Roland M. Dürre

Evolution – Innovation – Kommunikation

Intern

Tabak

Früh, viel zu früh habe ich mit dem Rauchen angefangen, eher mit 14 als mit 16. Wir wollten endlich erwachsen und frei sein. Die Amerikaner haben uns die Freiheit und die Zigarette gebracht. Tabak war das Symbol für Genuss, Wohlstand und Freiheit. Und später Marlboro für den wilden Westen.

Die Eltern haben uns wegen Rauchens bestraft. Wenn ich nach Rauch roch, wurde ich einer strengen Befragung unterzogen. In den Ohren klingt es mir immer noch: „Wer raucht, hat zu viel Geld“! Eine Folge war der Entzug des Taschengelds.

Wir haben weiter geraucht. In der Schule für das Raucherzimmer gekämpft. Wer „in“ und von gesellschaftlicher Wichtigkeit sein wollte, rauchte. Die Mädchen wollten nicht mehr brav sein und haben angefangen zu rauchen. Und wenn sie dann auf offener Strasse geraucht haben (das war für eine Frau höchst unschicklich), wurden sie von ihren Müttern als „Nutte“ beschimpft. Dann haben sie erst recht geraucht. Filterraucher (Ernte, HB, Stuyvesant, Astor …) galten als Weicheier. Reval, Roth-Händle oder Gauloises waren OK. Snobs griffen zu den Gitanes (am besten mit „papier mais“) oder zur Finas aus Ägypten. Oder zur Bali aus dem Saarland, der einzigen Zigarette damals mit Tabak nur aus Deutschland. Gelegentlich gab es auch Zigarillos, eine Zigarre oder eine Villiger Kiel mit gelbem Mundstück aus Plastik.

Mit 30 Jahren habe ich das Rauchen aufgehört. Mehrere Male, bis ich es geschafft hatte. Das war schwierig, denn Rauchen ist nicht nur eine physische Sucht, die nach ein paar Wochen vergeht. Die Psyche mag auch nicht aufhören! Zigaretten sind Teil der Körpersprache. Ohne Zigarette, das war als ob ein Teil von einem selbst gefehlt hätte. Den Frust kann man auch nicht mehr durch genüssliches Ausdrücken der Zigarette im Aschenbecher bekämpfen. Und alle Sorgen nicht mehr mit der Kippe in den Gully werfen.

Das hat sich alles geändert. Wenn ich heute Menschen rauchen sehe, schmerzt es mich. Ich erkenne Menschen, die viele Jahre geraucht haben, an Ihrer Haut, ihrer Figur und ihrem Gesicht.
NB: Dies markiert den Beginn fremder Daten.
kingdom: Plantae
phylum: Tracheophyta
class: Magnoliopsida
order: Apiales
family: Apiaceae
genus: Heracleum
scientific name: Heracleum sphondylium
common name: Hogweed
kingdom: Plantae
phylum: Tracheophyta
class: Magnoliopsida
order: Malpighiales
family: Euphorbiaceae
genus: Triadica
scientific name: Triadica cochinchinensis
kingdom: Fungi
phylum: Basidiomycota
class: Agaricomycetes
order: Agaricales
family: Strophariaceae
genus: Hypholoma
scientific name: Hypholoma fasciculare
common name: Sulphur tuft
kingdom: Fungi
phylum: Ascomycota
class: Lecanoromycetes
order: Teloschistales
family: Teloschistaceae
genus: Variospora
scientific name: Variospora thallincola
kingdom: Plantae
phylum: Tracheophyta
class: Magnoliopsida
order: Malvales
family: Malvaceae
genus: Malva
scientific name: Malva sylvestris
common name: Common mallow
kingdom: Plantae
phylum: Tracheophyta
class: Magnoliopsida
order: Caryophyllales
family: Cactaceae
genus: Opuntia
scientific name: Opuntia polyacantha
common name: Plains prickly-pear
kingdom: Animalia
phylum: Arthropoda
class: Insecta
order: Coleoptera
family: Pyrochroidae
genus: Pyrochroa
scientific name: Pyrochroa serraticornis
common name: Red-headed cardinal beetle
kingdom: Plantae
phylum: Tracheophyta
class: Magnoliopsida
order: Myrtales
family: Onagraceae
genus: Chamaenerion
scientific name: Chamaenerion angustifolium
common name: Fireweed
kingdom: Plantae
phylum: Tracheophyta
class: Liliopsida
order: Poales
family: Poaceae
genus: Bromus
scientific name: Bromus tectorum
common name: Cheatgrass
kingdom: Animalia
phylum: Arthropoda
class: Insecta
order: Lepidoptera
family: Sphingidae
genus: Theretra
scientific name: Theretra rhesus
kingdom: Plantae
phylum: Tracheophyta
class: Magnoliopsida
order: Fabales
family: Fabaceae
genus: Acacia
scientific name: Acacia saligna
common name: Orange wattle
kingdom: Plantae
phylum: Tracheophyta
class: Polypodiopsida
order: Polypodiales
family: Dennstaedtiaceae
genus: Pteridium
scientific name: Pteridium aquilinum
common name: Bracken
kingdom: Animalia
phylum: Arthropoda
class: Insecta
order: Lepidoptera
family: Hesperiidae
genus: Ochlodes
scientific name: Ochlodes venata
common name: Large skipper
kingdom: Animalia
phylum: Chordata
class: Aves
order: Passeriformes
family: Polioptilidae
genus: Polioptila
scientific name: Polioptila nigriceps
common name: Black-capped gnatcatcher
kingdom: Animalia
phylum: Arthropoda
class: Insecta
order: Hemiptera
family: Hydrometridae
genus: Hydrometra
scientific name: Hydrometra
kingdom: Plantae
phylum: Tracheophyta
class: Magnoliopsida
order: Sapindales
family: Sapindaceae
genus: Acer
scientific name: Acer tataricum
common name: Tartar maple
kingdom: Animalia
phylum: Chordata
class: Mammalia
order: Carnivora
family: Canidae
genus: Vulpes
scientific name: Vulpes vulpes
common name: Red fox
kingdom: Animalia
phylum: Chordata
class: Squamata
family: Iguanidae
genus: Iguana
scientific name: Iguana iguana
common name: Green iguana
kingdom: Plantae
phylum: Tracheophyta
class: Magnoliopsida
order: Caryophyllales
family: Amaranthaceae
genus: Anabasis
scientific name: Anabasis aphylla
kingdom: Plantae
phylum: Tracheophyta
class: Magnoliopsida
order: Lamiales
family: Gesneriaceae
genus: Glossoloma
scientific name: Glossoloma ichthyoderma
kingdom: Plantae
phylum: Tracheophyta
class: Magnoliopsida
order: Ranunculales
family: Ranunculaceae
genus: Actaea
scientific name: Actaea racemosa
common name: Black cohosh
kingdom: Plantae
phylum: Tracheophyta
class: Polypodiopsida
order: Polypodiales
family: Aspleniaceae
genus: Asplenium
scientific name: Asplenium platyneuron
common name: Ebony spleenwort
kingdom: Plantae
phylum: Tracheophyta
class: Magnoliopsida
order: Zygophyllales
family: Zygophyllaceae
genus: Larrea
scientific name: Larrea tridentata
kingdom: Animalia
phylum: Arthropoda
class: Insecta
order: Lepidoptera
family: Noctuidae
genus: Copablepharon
Mir graut vor gelben Nikotinfingern und vollen Aschenbechern. Die Ausdünstung eines Menschen nach kaltem Rauch ist mir unangenehm, das ist in kommunikativen Situation nicht immer einfach. Wenn mir Tabakrauch ins Gesicht weht, dann bekomme ich gelegentlich ein Würgen und mir versagt die Stimme. Sogar ins Podium nach Schwabing gehe ich nicht mehr, weil da in beiden Flügeln geraucht wird. Und ich sehe Menschen, die vor Bürohäusern im Freien oder in den gelben Karrees auf den Bahnhöfen stehen und an Zigaretten ziehen. Das macht mich betroffen.

In den siebziger Jahren hat die Tabakindustrie festgestellt, dass der Anteil der Raucher bei den Männern auch mit noch so viel Marketing nicht mehr erhöht werden konnte. Man konnte nur noch Marktanteile bei der Konkurrenz abholen. Das hat nicht immer geklappt. Im Gegenteil, die Marke West hat mit ihrer ersten Kampagne „GO WEST“ den Verkauf des Konkurrenten Marlboro zu Kosten des eigenen Anteils. Die Tabak-Managern aber haben in ihrer Wachstums-Not die Frau entdeckt. Weit weniger als 10 % der Frauen haben früher geraucht. Man kreierte die Zigarette für die Frau (zierlich, lang und dünn, bunt und sehr feminin) und richtete die Marketing-Kanone auf die Frauen. Mit Erfolg – heute rauchen annähernd gleich viel Frauen wie Männer.

Wenn ich gefragt werde, auf was in meinem Leben ich besonders stolz, fällt mir spontan immer ein: Dass ich es geschafft habe, mit dem Rauchen aufzuhören.